## Written instruction
Set out each line of the data below as a row in a Markdown table with the columns Row and Line. Number the rows in order and leave out blank lines.

## Records for the task
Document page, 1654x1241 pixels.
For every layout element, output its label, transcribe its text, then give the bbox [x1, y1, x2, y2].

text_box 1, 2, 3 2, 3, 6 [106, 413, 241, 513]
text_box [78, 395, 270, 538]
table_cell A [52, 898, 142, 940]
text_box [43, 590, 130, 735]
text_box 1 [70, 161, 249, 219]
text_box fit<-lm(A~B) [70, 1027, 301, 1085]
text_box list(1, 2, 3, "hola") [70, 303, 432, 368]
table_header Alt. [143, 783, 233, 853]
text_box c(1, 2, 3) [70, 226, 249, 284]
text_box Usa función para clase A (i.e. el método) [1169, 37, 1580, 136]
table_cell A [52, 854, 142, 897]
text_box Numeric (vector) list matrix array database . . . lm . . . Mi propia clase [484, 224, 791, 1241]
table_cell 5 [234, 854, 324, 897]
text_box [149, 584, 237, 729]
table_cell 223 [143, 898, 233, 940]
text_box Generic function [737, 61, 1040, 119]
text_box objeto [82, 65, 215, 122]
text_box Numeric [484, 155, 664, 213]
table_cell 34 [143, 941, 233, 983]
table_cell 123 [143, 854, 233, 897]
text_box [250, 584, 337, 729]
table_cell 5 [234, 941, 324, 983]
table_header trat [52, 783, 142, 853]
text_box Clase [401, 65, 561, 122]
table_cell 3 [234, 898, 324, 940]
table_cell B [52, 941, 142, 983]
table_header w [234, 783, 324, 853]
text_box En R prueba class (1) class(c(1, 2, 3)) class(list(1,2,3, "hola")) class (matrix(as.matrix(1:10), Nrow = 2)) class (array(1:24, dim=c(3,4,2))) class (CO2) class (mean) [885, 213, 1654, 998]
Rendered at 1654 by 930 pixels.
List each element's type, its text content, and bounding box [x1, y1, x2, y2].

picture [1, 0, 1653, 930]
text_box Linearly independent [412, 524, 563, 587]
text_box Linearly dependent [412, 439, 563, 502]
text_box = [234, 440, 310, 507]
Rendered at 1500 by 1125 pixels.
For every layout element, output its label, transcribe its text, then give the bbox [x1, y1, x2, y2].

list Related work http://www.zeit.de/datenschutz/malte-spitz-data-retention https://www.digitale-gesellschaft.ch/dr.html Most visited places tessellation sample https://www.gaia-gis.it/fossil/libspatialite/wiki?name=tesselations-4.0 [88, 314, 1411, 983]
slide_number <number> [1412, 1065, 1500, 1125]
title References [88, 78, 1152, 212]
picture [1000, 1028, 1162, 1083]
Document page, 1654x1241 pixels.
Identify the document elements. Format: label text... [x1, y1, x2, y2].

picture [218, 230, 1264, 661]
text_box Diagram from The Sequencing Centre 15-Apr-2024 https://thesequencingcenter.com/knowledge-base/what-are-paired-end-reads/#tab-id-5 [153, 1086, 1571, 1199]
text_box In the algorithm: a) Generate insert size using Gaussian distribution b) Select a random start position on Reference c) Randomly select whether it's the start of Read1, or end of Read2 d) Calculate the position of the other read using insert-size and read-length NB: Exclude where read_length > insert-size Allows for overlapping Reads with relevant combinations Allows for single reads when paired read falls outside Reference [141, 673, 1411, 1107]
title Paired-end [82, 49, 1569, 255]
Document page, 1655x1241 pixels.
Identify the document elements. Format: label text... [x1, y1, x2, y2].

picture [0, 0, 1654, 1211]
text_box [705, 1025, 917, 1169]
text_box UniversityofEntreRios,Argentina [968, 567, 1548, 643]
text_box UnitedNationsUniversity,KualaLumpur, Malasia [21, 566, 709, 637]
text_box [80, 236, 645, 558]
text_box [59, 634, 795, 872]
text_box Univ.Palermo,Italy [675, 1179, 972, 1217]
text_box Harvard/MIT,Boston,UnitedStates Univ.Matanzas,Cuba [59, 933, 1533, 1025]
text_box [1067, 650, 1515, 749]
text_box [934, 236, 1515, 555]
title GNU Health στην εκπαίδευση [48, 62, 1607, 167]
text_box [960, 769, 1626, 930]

## Correct output
| Row | Line |
|---|---|
| 1 | Document page, 1654x1241 pixels. |
| 2 | For every layout element, output its label, transcribe its text, then give the bbox [x1, y1, x2, y2]. |
| 3 | text_box 1, 2, 3 2, 3, 6 [106, 413, 241, 513] |
| 4 | text_box [78, 395, 270, 538] |
| 5 | table_cell A [52, 898, 142, 940] |
| 6 | text_box [43, 590, 130, 735] |
| 7 | text_box 1 [70, 161, 249, 219] |
| 8 | text_box fit<-lm(A~B) [70, 1027, 301, 1085] |
| 9 | text_box list(1, 2, 3, "hola") [70, 303, 432, 368] |
| 10 | table_header Alt. [143, 783, 233, 853] |
| 11 | text_box c(1, 2, 3) [70, 226, 249, 284] |
| 12 | text_box Usa función para clase A (i.e. el método) [1169, 37, 1580, 136] |
| 13 | table_cell A [52, 854, 142, 897] |
| 14 | text_box Numeric (vector) list matrix array database . . . lm . . . Mi propia clase [484, 224, 791, 1241] |
| 15 | table_cell 5 [234, 854, 324, 897] |
| 16 | text_box [149, 584, 237, 729] |
| 17 | table_cell 223 [143, 898, 233, 940] |
| 18 | text_box Generic function [737, 61, 1040, 119] |
| 19 | text_box objeto [82, 65, 215, 122] |
| 20 | text_box Numeric [484, 155, 664, 213] |
| 21 | table_cell 34 [143, 941, 233, 983] |
| 22 | table_cell 123 [143, 854, 233, 897] |
| 23 | text_box [250, 584, 337, 729] |
| 24 | table_cell 5 [234, 941, 324, 983] |
| 25 | table_header trat [52, 783, 142, 853] |
| 26 | text_box Clase [401, 65, 561, 122] |
| 27 | table_cell 3 [234, 898, 324, 940] |
| 28 | table_cell B [52, 941, 142, 983] |
| 29 | table_header w [234, 783, 324, 853] |
| 30 | text_box En R prueba class (1) class(c(1, 2, 3)) class(list(1,2,3, "hola")) class (matrix(as.matrix(1:10), Nrow = 2)) class (array(1:24, dim=c(3,4,2))) class (CO2) class (mean) [885, 213, 1654, 998] |
| 31 | Rendered at 1654 by 930 pixels. |
| 32 | List each element's type, its text content, and bounding box [x1, y1, x2, y2]. |
| 33 | picture [1, 0, 1653, 930] |
| 34 | text_box Linearly independent [412, 524, 563, 587] |
| 35 | text_box Linearly dependent [412, 439, 563, 502] |
| 36 | text_box = [234, 440, 310, 507] |
| 37 | Rendered at 1500 by 1125 pixels. |
| 38 | For every layout element, output its label, transcribe its text, then give the bbox [x1, y1, x2, y2]. |
| 39 | list Related work http://www.zeit.de/datenschutz/malte-spitz-data-retention https://www.digitale-gesellschaft.ch/dr.html Most visited places tessellation sample https://www.gaia-gis.it/fossil/libspatialite/wiki?name=tesselations-4.0 [88, 314, 1411, 983] |
| 40 | slide_number <number> [1412, 1065, 1500, 1125] |
| 41 | title References [88, 78, 1152, 212] |
| 42 | picture [1000, 1028, 1162, 1083] |
| 43 | Document page, 1654x1241 pixels. |
| 44 | Identify the document elements. Format: label text... [x1, y1, x2, y2]. |
| 45 | picture [218, 230, 1264, 661] |
| 46 | text_box Diagram from The Sequencing Centre 15-Apr-2024 https://thesequencingcenter.com/knowledge-base/what-are-paired-end-reads/#tab-id-5 [153, 1086, 1571, 1199] |
| 47 | text_box In the algorithm: a) Generate insert size using Gaussian distribution b) Select a random start position on Reference c) Randomly select whether it's the start of Read1, or end of Read2 d) Calculate the position of the other read using insert-size and read-length NB: Exclude where read_length > insert-size Allows for overlapping Reads with relevant combinations Allows for single reads when paired read falls outside Reference [141, 673, 1411, 1107] |
| 48 | title Paired-end [82, 49, 1569, 255] |
| 49 | Document page, 1655x1241 pixels. |
| 50 | Identify the document elements. Format: label text... [x1, y1, x2, y2]. |
| 51 | picture [0, 0, 1654, 1211] |
| 52 | text_box [705, 1025, 917, 1169] |
| 53 | text_box UniversityofEntreRios,Argentina [968, 567, 1548, 643] |
| 54 | text_box UnitedNationsUniversity,KualaLumpur, Malasia [21, 566, 709, 637] |
| 55 | text_box [80, 236, 645, 558] |
| 56 | text_box [59, 634, 795, 872] |
| 57 | text_box Univ.Palermo,Italy [675, 1179, 972, 1217] |
| 58 | text_box Harvard/MIT,Boston,UnitedStates Univ.Matanzas,Cuba [59, 933, 1533, 1025] |
| 59 | text_box [1067, 650, 1515, 749] |
| 60 | text_box [934, 236, 1515, 555] |
| 61 | title GNU Health στην εκπαίδευση [48, 62, 1607, 167] |
| 62 | text_box [960, 769, 1626, 930] |